## DIRECTIVE 1
Please pick out every line of the records that contains the string "Link", and copy each one. Case counts.

## EXCERPT PROVIDED
===

Sankt Ingbert station () is a railway station in St. Ingbert, in the federal state of Saarland in Germany. The station was opened in 1867, with the concourse in its current form opening in 1879. It is located on the edge of the town centre, one stop away from the central bus station. The station is ranked as a class 3 station and is served by several Regional-Express and Regionalbahn services operated by Deutsche Bahn.

History

Initial operations

According to historical documents the first station building was built in 1867, during the construction of the Palatine Ludwig Railway between Homburg and St. Ingbert. For several years the station remained a terminus, and it was not until the 1870s when a line to Saarbrücken was constructed. Because of an increase in passengers a new station building was also necessary. The building which is still in use today is situated on the south side of the platforms opposite its predecessor.

===

## DIRECTIVE 2
According to the passage on Sankt Ingbert station, in what year did the concourse open in its current form?

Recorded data
===

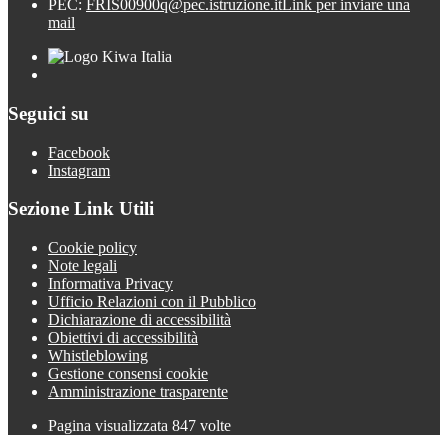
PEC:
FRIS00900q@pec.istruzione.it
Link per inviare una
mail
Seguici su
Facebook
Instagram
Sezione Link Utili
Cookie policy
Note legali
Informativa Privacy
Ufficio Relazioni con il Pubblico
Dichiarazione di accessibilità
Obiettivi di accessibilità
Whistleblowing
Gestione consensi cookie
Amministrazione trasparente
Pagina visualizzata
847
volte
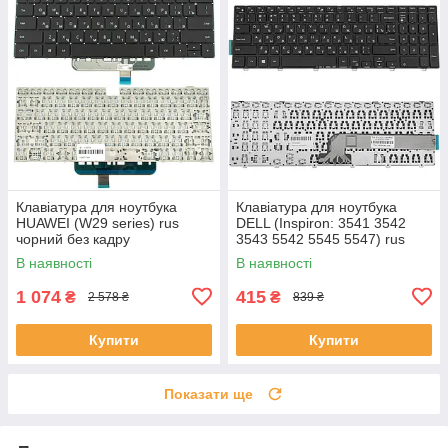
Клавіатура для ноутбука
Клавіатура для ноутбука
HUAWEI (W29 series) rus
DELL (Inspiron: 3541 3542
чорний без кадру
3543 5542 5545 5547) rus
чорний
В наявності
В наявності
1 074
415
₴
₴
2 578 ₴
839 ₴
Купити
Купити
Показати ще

===

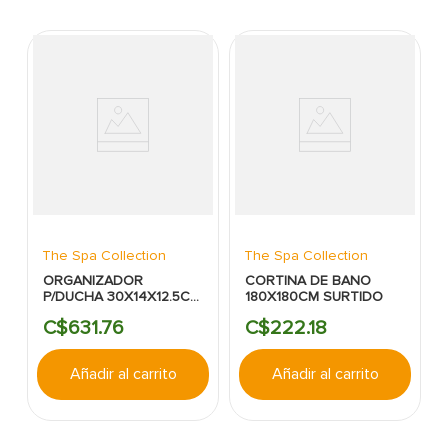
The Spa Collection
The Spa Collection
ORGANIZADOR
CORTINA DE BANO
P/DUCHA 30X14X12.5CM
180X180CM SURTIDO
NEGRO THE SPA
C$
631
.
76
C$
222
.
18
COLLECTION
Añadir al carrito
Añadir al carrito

===

## FINAL ANSWER 1
Link per inviare una
Sezione Link Utili

## FINAL ANSWER 2
1879